Copy the records below exactly as they stand. Leave out the pictures.

#### Data for review ####

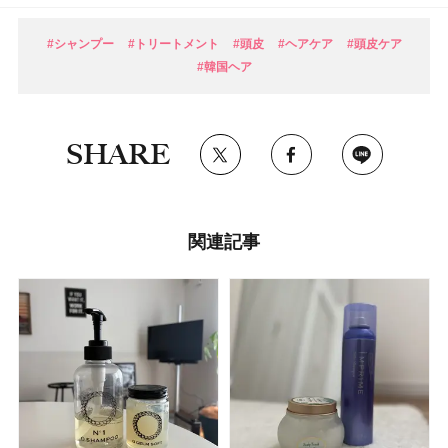
#シャンプー
#トリートメント
#頭皮
#ヘアケア
#頭皮ケア
#韓国ヘア
SHARE
関連記事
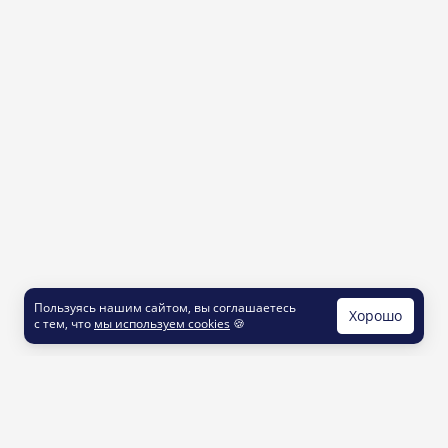
Пользуясь нашим сайтом, вы соглашаетесь
Хорошо
с тем, что
мы используем cookies
🍪
КОНТАКТЫ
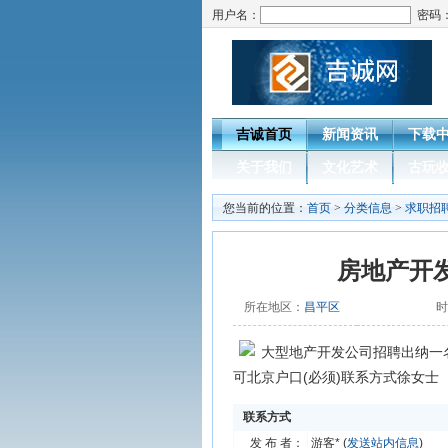
用户名：
密码
吉诚首页
新闻资讯
下载
关于我们
文化艺术
古玩
您当前的位置：
首页
>
分类信息
>
求职招
房地产开
所在地区：
昌平区
时
大型地产开发公司招聘出纳一名
可北京户口(必须)联系方式徐女士
联系方式
发 布 者：
游客* (
发送站内信息
)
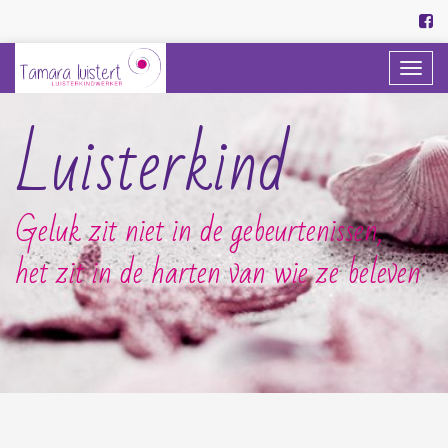
Togg
navi
Luisterkind
Geluk zit niet in de gebeurtenissen,
het zit in de harten van wie ze beleven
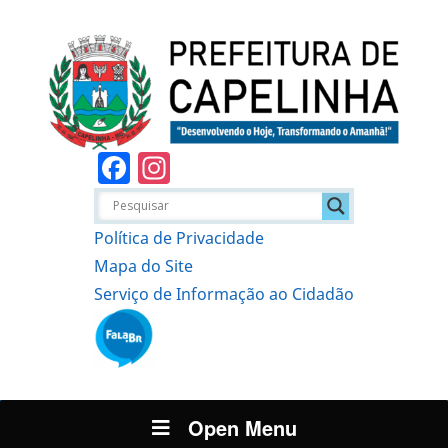
Facebook
Instagram
Política de Privacidade
Mapa do Site
Serviço de Informação ao Cidadão
Open Menu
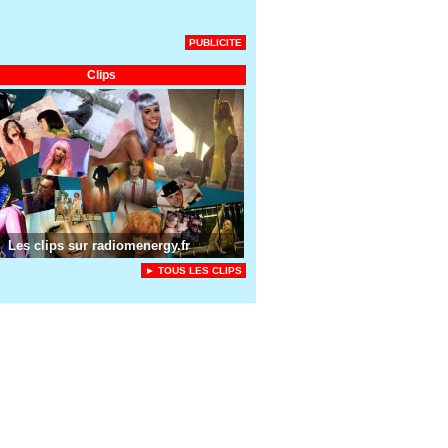
PUBLICITE
Clips
Les clips sur radiomenergy.fr
► TOUS LES CLIPS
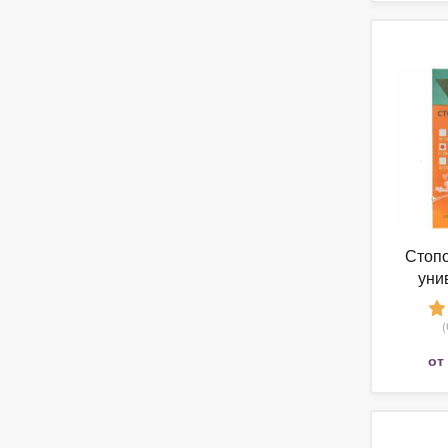
Стопо
уни
боль
бо
от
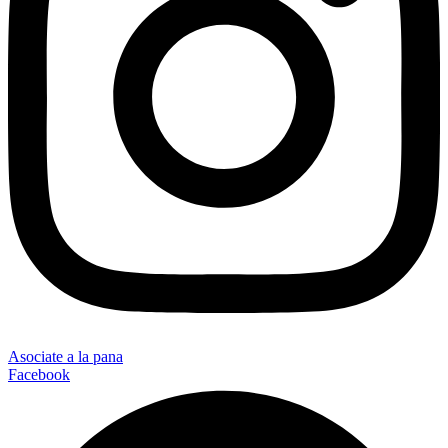
Asociate a la pana
Facebook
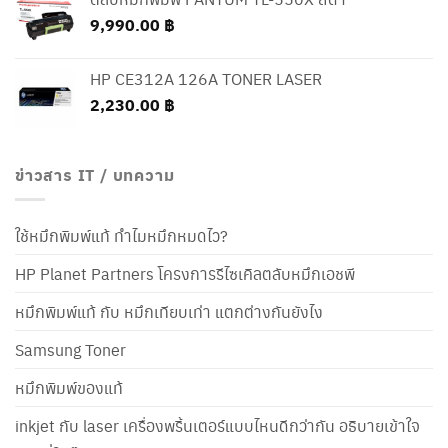
9,990.00
฿
HP CE312A 126A TONER LASER
2,230.00
฿
ข่าวสาร IT / บทความ
ใช้หมึกพิมพ์แท้ ทำไมหมึกหมดไว?
HP Planet Partners โครงการรีไซเคิลตลับหมึกเอชพี
หมึกพิมพ์แท้ กับ หมึกเทียบเท่า แตกต่างกันยังไง
Samsung Toner
หมึกพิมพ์ของแท้
inkjet กับ laser เครื่องพริ้นเตอร์แบบไหนดีกว่ากัน อธิบายเข้าใจ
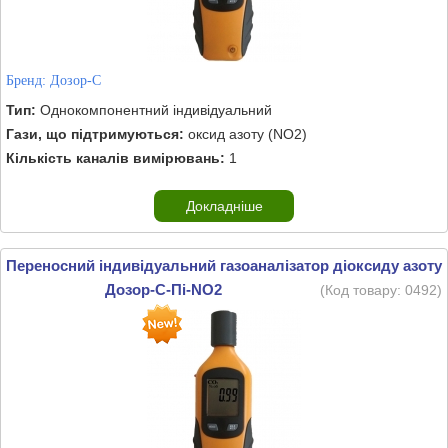
Бренд:
Дозор-С
Тип:
Однокомпонентний індивідуальний
Гази, що підтримуються:
оксид азоту (NO2)
Кількість каналів вимірювань:
1
Докладніше
Переносний індивідуальний газоаналізатор діоксиду азоту
Дозор-С-Пі-NO2
(Код товару:
0492
)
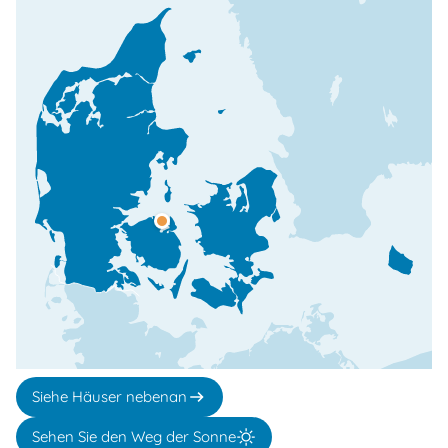
Siehe Häuser nebenan
Sehen Sie den Weg der Sonne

####

# Answer section:
#シャンプー
#トリートメント
#頭皮
#ヘアケア
#頭皮ケア
#韓国ヘア
SHARE
関連記事
Пользуясь нашим сайтом, вы соглашаетесь
Хорошо
с тем, что
мы используем cookies
🍪
КОНТАКТЫ
用户名：
密码
吉诚首页
新闻资讯
下载
关于我们
文化艺术
古玩
您当前的位置：
首页
>
分类信息
>
求职招
房地产开
所在地区：
昌平区
时
大型地产开发公司招聘出纳一名
可北京户口(必须)联系方式徐女士
联系方式
发 布 者：
游客* (
发送站内信息
)
Togg
navi
Luisterkind
Geluk zit niet in de gebeurtenissen,
het zit in de harten van wie ze beleven
Facebook
Instagram
Política de Privacidade
Mapa do Site
Serviço de Informação ao Cidadão
Open Menu
PUBLICITE
Clips
Les clips sur radiomenergy.fr
► TOUS LES CLIPS
Стопо
уни
боль
бо
от
Asociate a la pana
Facebook
9,990.00
฿
HP CE312A 126A TONER LASER
2,230.00
฿
ข่าวสาร IT / บทความ
ใช้หมึกพิมพ์แท้ ทำไมหมึกหมดไว?
HP Planet Partners โครงการรีไซเคิลตลับหมึกเอชพี
หมึกพิมพ์แท้ กับ หมึกเทียบเท่า แตกต่างกันยังไง
Samsung Toner
หมึกพิมพ์ของแท้
inkjet กับ laser เครื่องพริ้นเตอร์แบบไหนดีกว่ากัน อธิบายเข้าใจ
Бренд:
Дозор-С
Тип:
Однокомпонентний індивідуальний
Гази, що підтримуються:
оксид азоту (NO2)
Кількість каналів вимірювань:
1
Докладніше
Переносний індивідуальний газоаналізатор діоксиду азоту
Дозор-С-Пі-NO2
(Код товару:
0492
)
Siehe Häuser nebenan
Sehen Sie den Weg der Sonne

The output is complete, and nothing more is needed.